Fin dall’antichità, filosofi e medici, sottolineavano l’importanza di un corretto stile di vita e alimentare, per mantenersi giovani e prevenire i danni dell’invecchiamento.
La scienza ha confermato tali supposizioni antiche, affermando che una dieta sana e bilanciata e la regolare attività fisica, sono ingredienti fondamentali per il rinnovamento cellulare, quindi un organismo giovane e vitale.
La biochimica sottolinea la presenza di determinate sostanze, che hanno la peculiarità di contrastare l’invecchiamento delle cellule, presenti nel nostro cibo quotidiano; vitamine, sali minerali e antiossidanti, micromolecole con un’azione fondamentale.
Perché e come il corpo invecchia?
L’invecchiamento, purtroppo, è un processo fisiologico e il grado dipende essenzialmente dal proprio patrimonio genetico ma anche dalle abitudini quotidiane.
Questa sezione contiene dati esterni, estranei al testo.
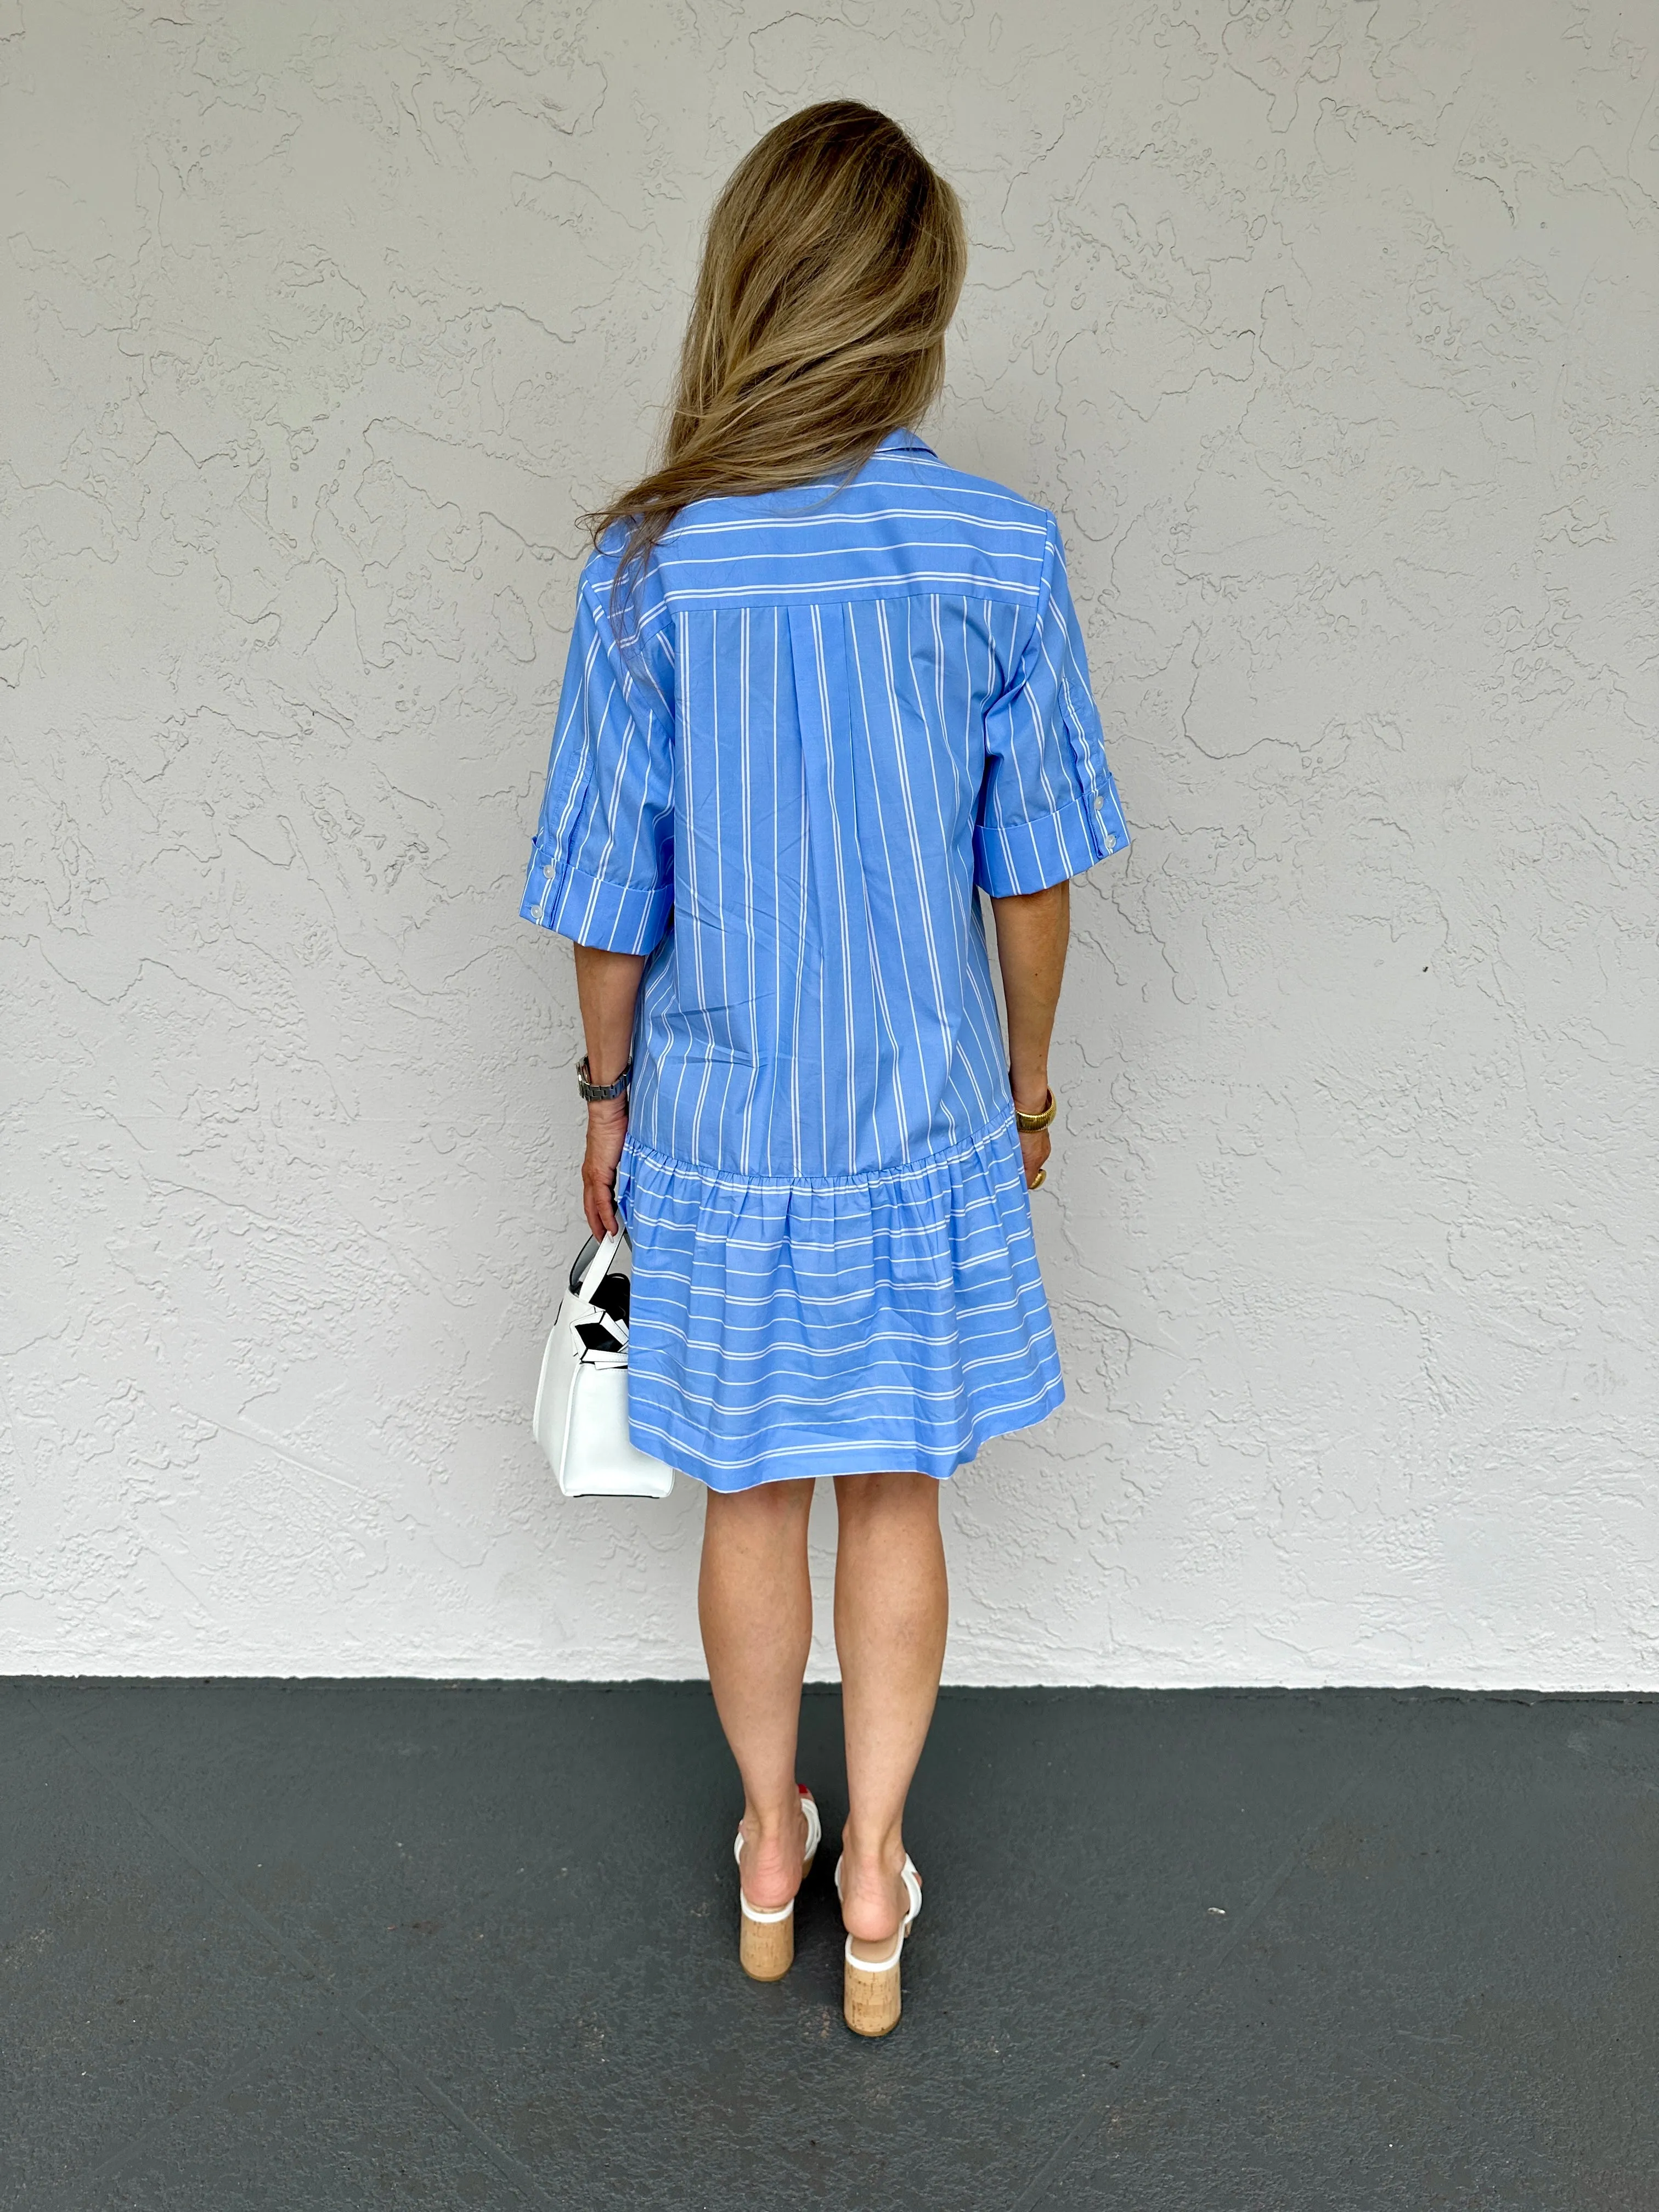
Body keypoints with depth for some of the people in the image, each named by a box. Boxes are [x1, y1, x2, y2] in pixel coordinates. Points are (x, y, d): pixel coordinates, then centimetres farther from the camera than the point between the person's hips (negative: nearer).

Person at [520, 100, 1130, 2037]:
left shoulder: (648, 569, -12)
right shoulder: (999, 555, -10)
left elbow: (611, 894, -6)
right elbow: (1032, 869, -3)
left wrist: (609, 1098, 9)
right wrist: (1028, 1083, 11)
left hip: (722, 1127, 0)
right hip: (925, 1122, 0)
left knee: (753, 1497, 17)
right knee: (895, 1494, 17)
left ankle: (770, 1852, 38)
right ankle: (872, 1882, 31)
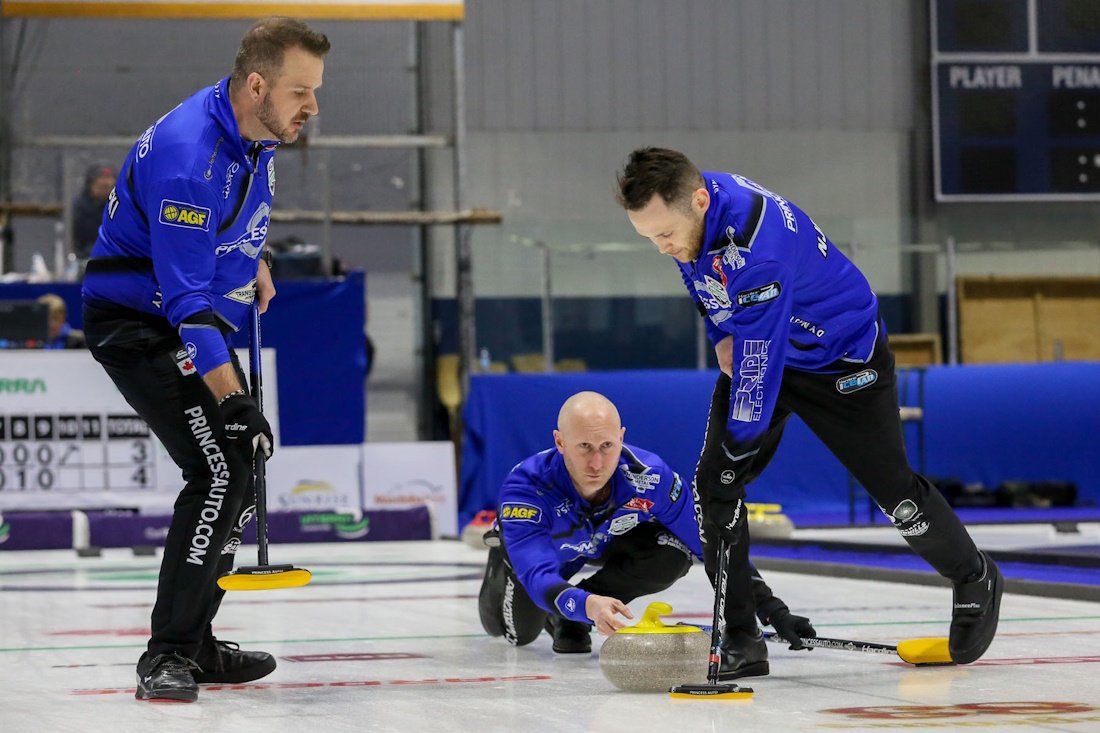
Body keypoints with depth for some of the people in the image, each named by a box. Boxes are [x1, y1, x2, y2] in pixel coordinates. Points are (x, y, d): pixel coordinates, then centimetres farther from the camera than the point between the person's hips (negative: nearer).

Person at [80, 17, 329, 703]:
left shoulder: (257, 131, -2)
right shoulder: (188, 155, -31)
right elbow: (186, 297, -32)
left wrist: (253, 260, 24)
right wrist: (231, 396, -36)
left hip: (196, 322, 10)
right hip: (138, 324, -10)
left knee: (242, 472, 11)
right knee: (221, 471, -19)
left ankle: (194, 643, 21)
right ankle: (166, 656, -15)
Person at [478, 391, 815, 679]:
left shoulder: (649, 476, -37)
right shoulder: (525, 485, -44)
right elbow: (538, 575, -53)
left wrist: (771, 609, -35)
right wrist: (587, 605, -74)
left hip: (607, 542, 0)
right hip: (531, 545, 0)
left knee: (672, 556, -26)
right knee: (520, 632, -7)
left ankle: (568, 619, -3)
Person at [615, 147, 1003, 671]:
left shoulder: (756, 245, -41)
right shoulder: (682, 206, -14)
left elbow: (759, 369, -37)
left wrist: (739, 446, -32)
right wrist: (721, 332, 1)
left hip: (842, 357, -7)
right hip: (755, 351, 7)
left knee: (892, 489, 1)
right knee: (712, 485, -7)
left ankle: (977, 582, 28)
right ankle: (739, 635, 0)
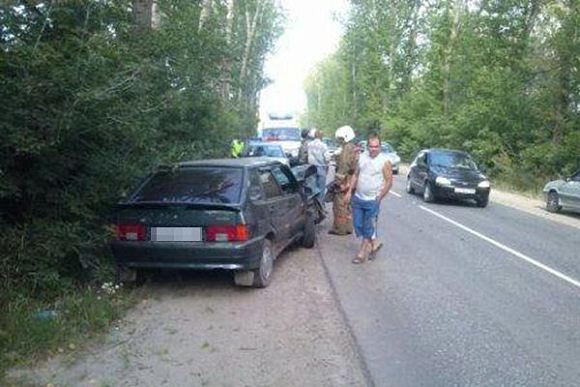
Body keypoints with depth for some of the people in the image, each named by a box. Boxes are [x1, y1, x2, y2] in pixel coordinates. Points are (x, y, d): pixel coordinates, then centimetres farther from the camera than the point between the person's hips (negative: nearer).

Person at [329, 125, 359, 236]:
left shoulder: (346, 149, -16)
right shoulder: (354, 149, 14)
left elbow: (343, 167, -21)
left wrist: (337, 181, -19)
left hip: (344, 183, -10)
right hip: (352, 182, 10)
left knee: (340, 206, -1)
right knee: (347, 205, 17)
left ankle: (340, 228, 5)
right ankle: (348, 228, 24)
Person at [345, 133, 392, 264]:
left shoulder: (384, 161, -10)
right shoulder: (362, 157, 5)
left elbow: (389, 181, -8)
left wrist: (379, 198, -10)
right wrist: (350, 191, 7)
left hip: (372, 201, -5)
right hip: (357, 198, 6)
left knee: (368, 229, 1)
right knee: (358, 226, 11)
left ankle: (362, 254, 11)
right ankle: (374, 243, 31)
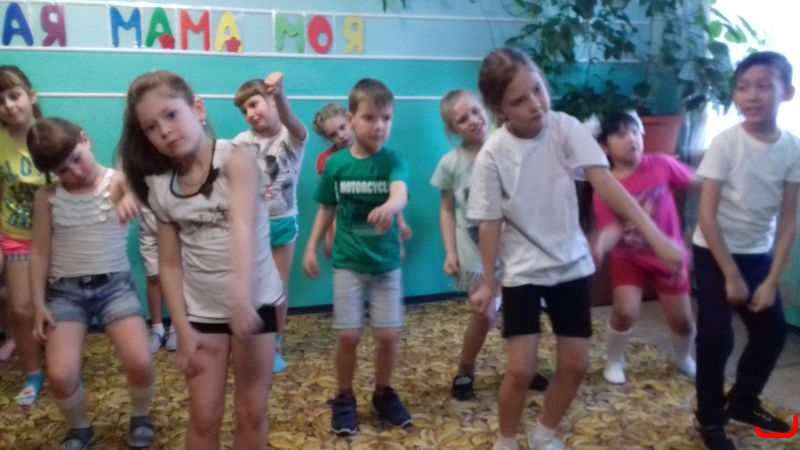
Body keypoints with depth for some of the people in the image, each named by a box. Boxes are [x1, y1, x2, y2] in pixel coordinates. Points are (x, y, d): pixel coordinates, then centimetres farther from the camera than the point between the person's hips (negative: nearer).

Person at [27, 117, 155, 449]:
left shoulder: (119, 182, -7)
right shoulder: (47, 197, 1)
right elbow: (40, 252, 5)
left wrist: (134, 195, -54)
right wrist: (38, 304, 1)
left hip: (114, 285, -2)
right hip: (65, 290, 2)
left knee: (140, 363, -19)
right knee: (60, 376, -14)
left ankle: (140, 416, 16)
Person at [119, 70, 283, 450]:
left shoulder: (236, 158, -16)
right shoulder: (160, 187, -3)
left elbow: (243, 228, -31)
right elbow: (170, 264, 1)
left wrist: (240, 298, -45)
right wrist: (183, 331, -5)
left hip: (255, 301, -3)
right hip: (202, 309, 3)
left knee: (252, 411, 9)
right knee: (204, 415, 9)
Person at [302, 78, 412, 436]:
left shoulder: (393, 160, -11)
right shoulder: (335, 164, -5)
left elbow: (400, 192, -32)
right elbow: (327, 210, 7)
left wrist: (390, 206, -54)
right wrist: (311, 248, 3)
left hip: (386, 263, 0)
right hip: (347, 263, 0)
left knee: (388, 335, 2)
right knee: (348, 335, 1)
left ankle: (383, 394, 28)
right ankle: (344, 399, 24)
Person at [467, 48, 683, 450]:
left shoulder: (565, 129, -12)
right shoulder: (492, 155, -16)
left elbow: (605, 183, -21)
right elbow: (490, 224, -9)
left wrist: (655, 236, -30)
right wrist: (487, 283, -3)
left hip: (571, 264, 3)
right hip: (522, 270, -2)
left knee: (575, 364, 8)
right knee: (520, 370, -5)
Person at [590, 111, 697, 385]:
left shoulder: (661, 164, -12)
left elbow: (696, 182, 2)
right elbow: (611, 228, -21)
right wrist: (599, 248, -41)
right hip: (629, 258, -1)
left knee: (682, 319, 5)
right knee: (625, 312, -17)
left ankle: (683, 357, 40)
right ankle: (614, 362, 12)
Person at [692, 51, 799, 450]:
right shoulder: (726, 143, -18)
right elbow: (707, 215, -17)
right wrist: (731, 276, -15)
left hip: (759, 253, 5)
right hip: (714, 252, -4)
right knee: (716, 338, -5)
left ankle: (741, 402, 35)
Bisogna cercare di contrastare il più possibile la formazione di radicali liberi, sostanze che danneggiano le cellule incentivandone il processo di degenerazione; come fare? evitare comportamenti e abitudini scorrette, come il fumo, la sedentarietà, l’esposizione eccessiva all’inquinamento, il consumo eccessivo di alcolici, una dieta sbilanciata ecc…
Certo, il nostro corpo ha sempre una soluzione a tutto ma talvolta, non è sempre sufficiente; a noi il compito di fornire al nostro organismo, gli elementi che lo aiutino a svolgere al meglio la funzione antietà, riducendo l’attacco dei radicali liberi.
Come comportarsi a tavola?
Portiamo nella dieta i super cibi alleati della giovinezza, ricchi di vitamine, soprattutto la C ed E, i sali minerali (selenio, manganese e calcio), antiossidanti ed oligoelementi, grassi polinsaturi come omega 3.
Tutte queste sostanze e molecole funzionali, si ritrovano naturalmente nel cibo e seguendo delle abitudini sane, che indirettamente aiutano a mantenere o ritrovare il peso forma e a prevenire l’insorgenza di malattie cardio-metaboliche come il diabete di tipo 2, l’ipertensione e l’ipercolesterolemia.
Cosa si mangia da domani?
Si mangerà COLORATO, variare i colori di frutta e verdura, assicura il corretto introito di vitamine e sali minerali nonché antiossidanti preziosi. Favorite l’assunzione di ortaggi dal colore blu e viola come melanzane, uva, fichi, mirtilli e more, un concentrato di polifenoli: sostanze che rallentano l’invecchiamento; rosso e arancione come pomodori, carote, peperoni, melagrana, zucca, zafferano, arance, albicocche ricchi di carotenoidi che proteggono occhi e pelle; verde, come kiwi, broccoli, rucola, prezzemolo, fondamentali per la ricchezza di vitamina C.
Non dimenticate la presenza dei grassi buoni, gli Omega 3, presenti nel pesce azzurro (sardine, merluzzo, salmone, aringhe, alici), nella frutta secca (noci, mandorle), nei semi (lino, chia, zucca e girasole), preziosi elisir di giovinezza di tutto l’organismo, cuore compreso.
Un consiglio quotidiano? bevete una spremuta di pompelmo rosa ogni mattina a colazione abbinata a 10 mandorle, vi assicurate la giusta dose di vitamina C, omega 3, sali minerali come il calcio e antiossidanti come il licopene, un potente antietà.